(Excerpts from a dataset)

====

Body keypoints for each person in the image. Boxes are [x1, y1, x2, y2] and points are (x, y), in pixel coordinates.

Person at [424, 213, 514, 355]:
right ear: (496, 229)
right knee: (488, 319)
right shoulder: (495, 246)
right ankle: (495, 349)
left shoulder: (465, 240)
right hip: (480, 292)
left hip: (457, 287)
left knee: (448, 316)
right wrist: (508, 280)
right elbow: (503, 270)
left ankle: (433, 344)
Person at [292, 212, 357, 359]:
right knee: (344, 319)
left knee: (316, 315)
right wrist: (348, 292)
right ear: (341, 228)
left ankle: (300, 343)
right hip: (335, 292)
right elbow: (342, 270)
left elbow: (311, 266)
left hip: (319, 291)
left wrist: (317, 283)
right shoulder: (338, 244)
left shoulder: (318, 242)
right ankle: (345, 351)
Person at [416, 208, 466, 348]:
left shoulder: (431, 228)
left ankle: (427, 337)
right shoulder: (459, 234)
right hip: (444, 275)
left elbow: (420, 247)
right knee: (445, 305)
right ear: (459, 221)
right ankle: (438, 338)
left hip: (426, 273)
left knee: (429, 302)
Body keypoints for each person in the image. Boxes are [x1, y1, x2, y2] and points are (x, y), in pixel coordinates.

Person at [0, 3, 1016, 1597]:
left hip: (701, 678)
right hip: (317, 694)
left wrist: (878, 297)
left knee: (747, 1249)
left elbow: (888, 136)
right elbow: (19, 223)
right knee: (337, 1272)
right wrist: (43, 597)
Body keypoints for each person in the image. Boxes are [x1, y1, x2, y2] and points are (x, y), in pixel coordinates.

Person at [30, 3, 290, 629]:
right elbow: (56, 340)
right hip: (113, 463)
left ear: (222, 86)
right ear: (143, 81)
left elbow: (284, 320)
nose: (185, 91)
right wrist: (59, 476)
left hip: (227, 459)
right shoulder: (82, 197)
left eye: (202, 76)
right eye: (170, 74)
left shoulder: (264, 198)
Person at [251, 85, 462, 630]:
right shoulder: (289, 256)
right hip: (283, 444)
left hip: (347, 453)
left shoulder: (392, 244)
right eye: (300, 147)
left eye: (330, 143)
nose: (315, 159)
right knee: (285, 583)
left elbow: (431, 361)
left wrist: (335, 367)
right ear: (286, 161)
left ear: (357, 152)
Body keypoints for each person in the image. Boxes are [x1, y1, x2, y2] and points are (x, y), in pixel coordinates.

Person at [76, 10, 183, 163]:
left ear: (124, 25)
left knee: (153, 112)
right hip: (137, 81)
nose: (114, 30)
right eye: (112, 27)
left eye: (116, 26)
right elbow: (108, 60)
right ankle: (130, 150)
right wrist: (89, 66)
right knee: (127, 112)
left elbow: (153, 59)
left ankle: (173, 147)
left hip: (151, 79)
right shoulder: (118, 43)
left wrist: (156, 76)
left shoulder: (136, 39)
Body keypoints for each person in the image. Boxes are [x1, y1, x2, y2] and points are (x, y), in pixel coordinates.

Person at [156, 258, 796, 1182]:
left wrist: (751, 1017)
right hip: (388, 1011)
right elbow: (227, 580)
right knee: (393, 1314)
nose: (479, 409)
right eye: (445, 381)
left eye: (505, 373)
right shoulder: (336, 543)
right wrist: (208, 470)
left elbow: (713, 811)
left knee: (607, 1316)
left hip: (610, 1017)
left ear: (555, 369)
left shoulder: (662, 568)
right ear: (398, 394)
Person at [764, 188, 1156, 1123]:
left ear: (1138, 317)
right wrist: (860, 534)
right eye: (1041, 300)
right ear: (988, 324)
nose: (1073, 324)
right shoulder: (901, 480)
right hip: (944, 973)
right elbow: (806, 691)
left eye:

====

■ Your assignment
Count the lines of the entries above in which the string "wrist" appears. Supply the number only.

■ Solution to this problem
12